The flare is expected to arrive around Jan 2 – EEK that’s today! Get your aurora watching kit out!
I live in the UK in a county called Norfolk. It is a wonderful rural area with a coast line that faces the north and there is no land between it and the Arctic.
That means that if we do get treated to auroral activity, Norfolk is a pretty good place to see it, albeit its southerly latitude (52 degrees) compared to other parts of the UK.
I don’t live on the north coast but I do have good friends who do, one of whom is a bit of a guru when it comes to the northern lights and frankly never seems to sleep.
And so it is that I often receive messages at quite unsociable hours telling me to get out and look! Sometimes, I just beg for there not to be anything for a change so I can get some sleep!
The cause of so much disturbed sleep is solar activity and in particular, solar flares. The Sun is a giant sphere of plasma, an electrically charged gas.
As the Sun rotates at different speeds (slower at the poles than at the equator) the plasma drags the magnetic field lines with it winding them up tighter and tighter.
The field lines often get twisted and when the tension is too much, there is a tremendous explosion as the stored up energy is released as a flare.
Flares are classified by their brightness in X-rays in the wavelength 1 to 8 Angstrom Units. First there are classes from A, B, C, M and X with A being the lowest and X the highest.
There are then the subdivisions from 1 to 9. X5.0 is a pretty big thing when it comes to flares and we haven’t seen anything of this magnitude for quite some years.

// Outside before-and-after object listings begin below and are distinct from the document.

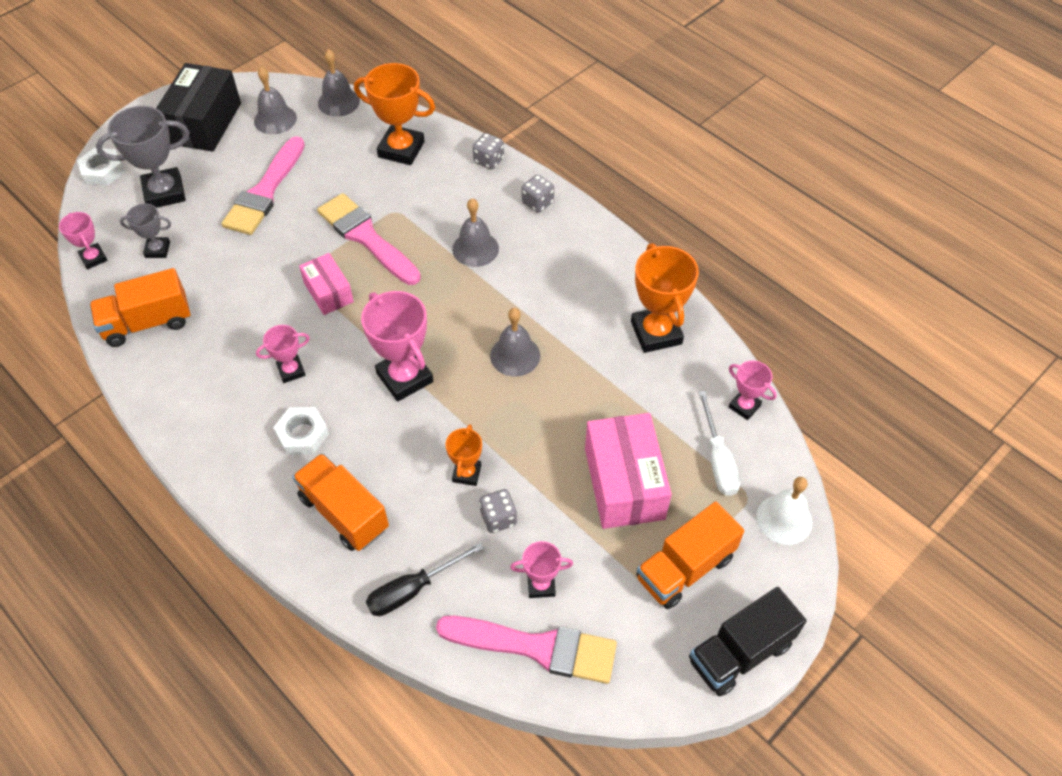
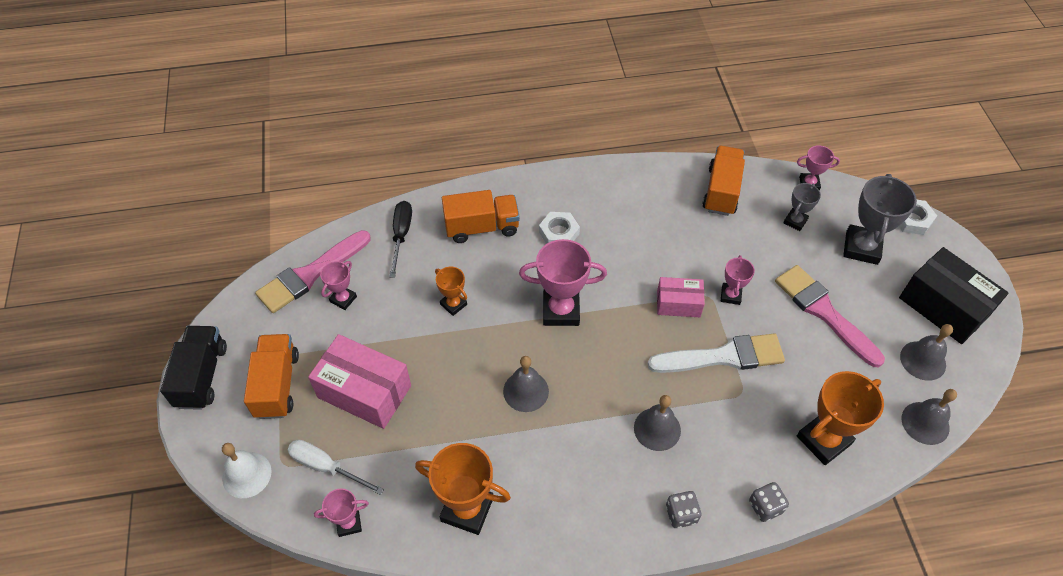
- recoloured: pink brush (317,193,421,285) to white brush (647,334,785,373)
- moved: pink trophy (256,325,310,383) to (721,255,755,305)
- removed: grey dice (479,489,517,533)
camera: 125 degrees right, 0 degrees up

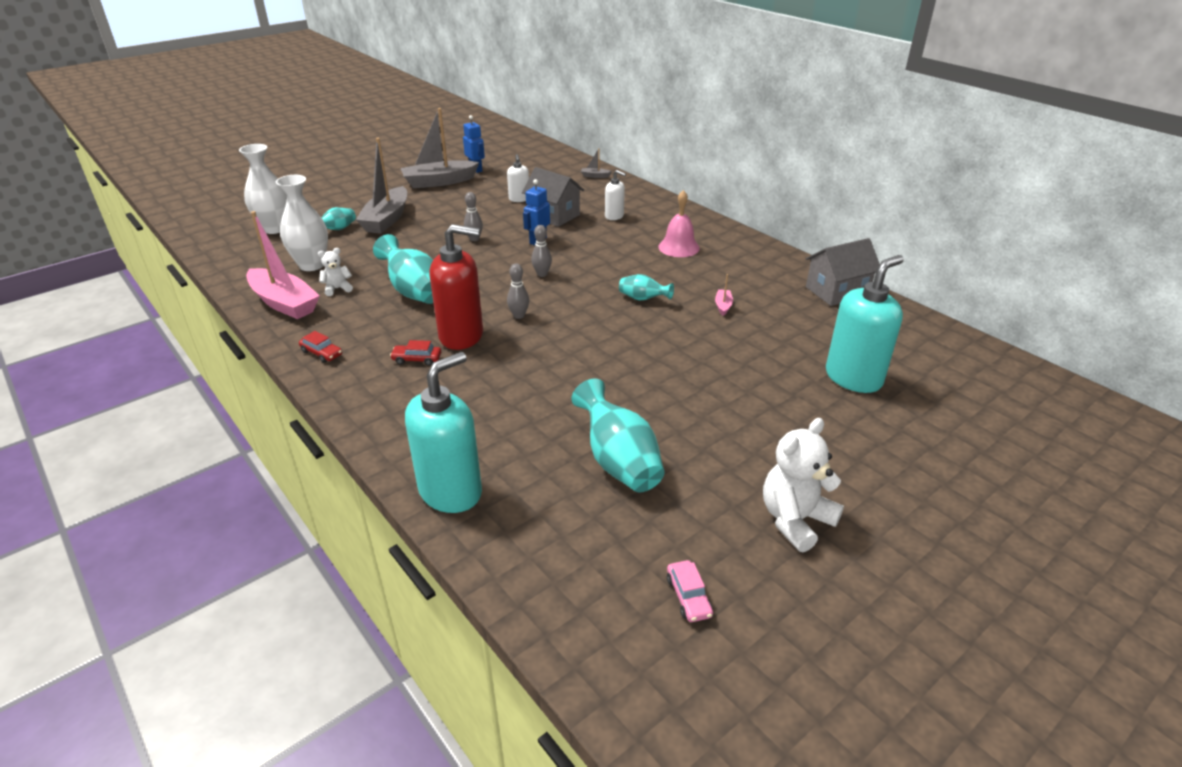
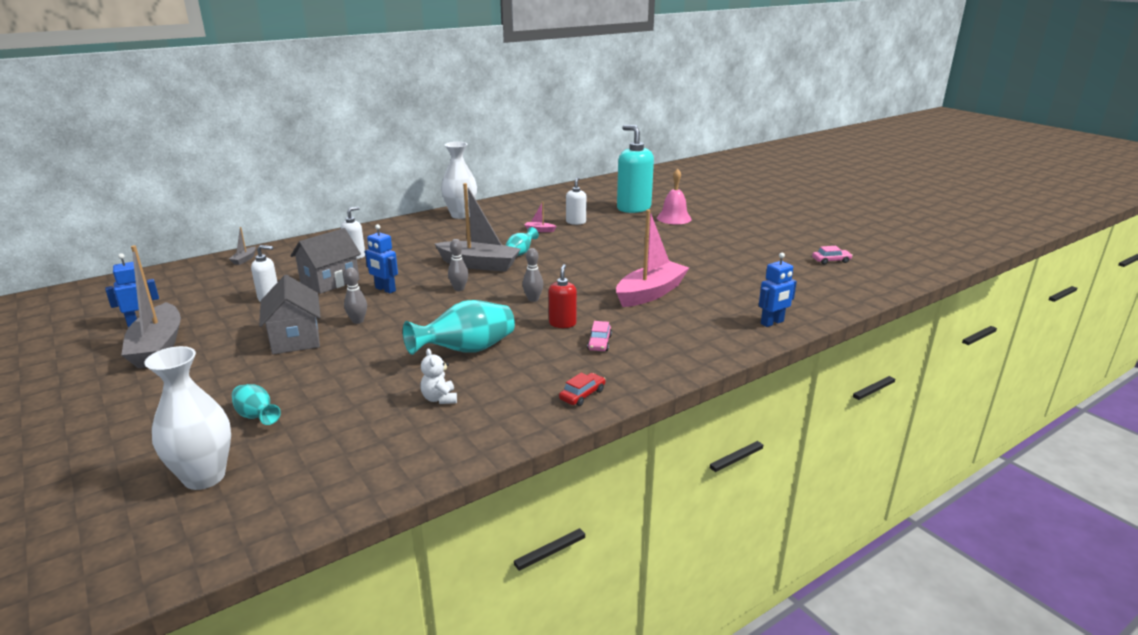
- moved: grey boat (356,138,407,233) to (434,183,521,272)
- moved: white vase (276,175,328,271) to (441,142,477,219)
- moved: pink bell (658,190,700,257) to (657,168,692,224)
- moved: pink boat (246,211,320,319) to (616,209,689,307)
- resized: red soap dispenser (429,224,483,350) = (549,264,577,328) x0.52
- moved: grey house (806,238,880,306) to (259,275,321,354)
- recoloured: red car (390,340,441,366) to pink car (587,321,612,351)
- replaced: turquoise soap dispenser (405,352,482,513) to blue robot (759,253,797,327)
- removed: turquoise vase (571,378,665,492)
- removed: white teddy bear (763,418,844,552)
- added: white soap dispenser (566,177,586,225)
camera: 85 degrees left, 10 degrees down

The charged particles from the flare charge – pardon the pun – out into space and if they encounter Earth, then they cause the gas particles in our atmosphere to glow giving rise to the northern lights.

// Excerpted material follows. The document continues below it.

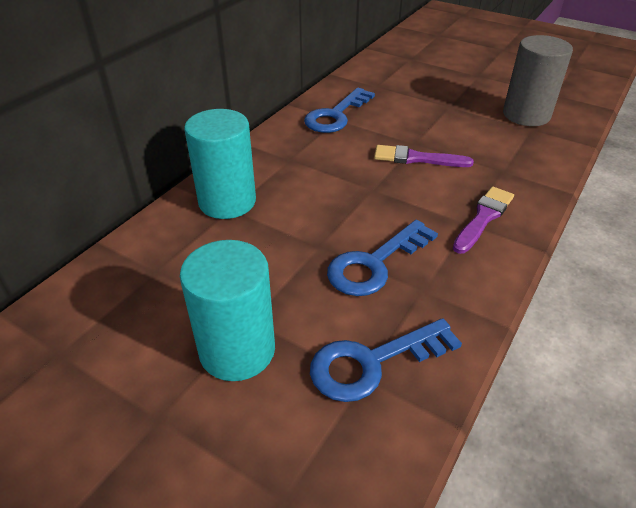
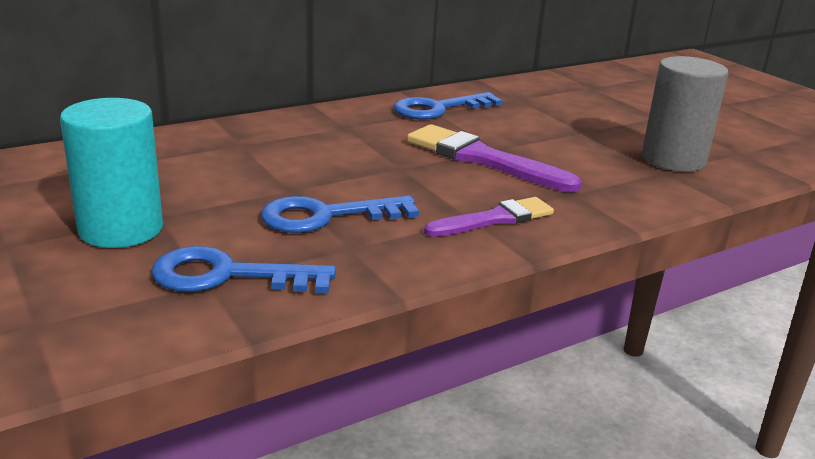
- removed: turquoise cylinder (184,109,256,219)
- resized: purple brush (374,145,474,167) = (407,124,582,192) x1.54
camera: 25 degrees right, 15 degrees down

I should add at this point the northern lights are known as aurora borealis and visible in the northern hemisphere while the southern lights are known as aurora australis and visible in the southern hemisphere.
Whether this particular flare will cause aurora is yet to be confimred as it is a very difficult phenomenon to predict.
Keep a weather eye toward the north pole (or south if you are in southern hemipshere) and keep a look out on the space weather prediction sites like NOAA (National Oceanic and Atmospheric Administration) for the latest updates.
If the northern lights do put on a show, all you need to do is wrap up warm, get yourself outside, comfortable, wait and watch. Happy hunting.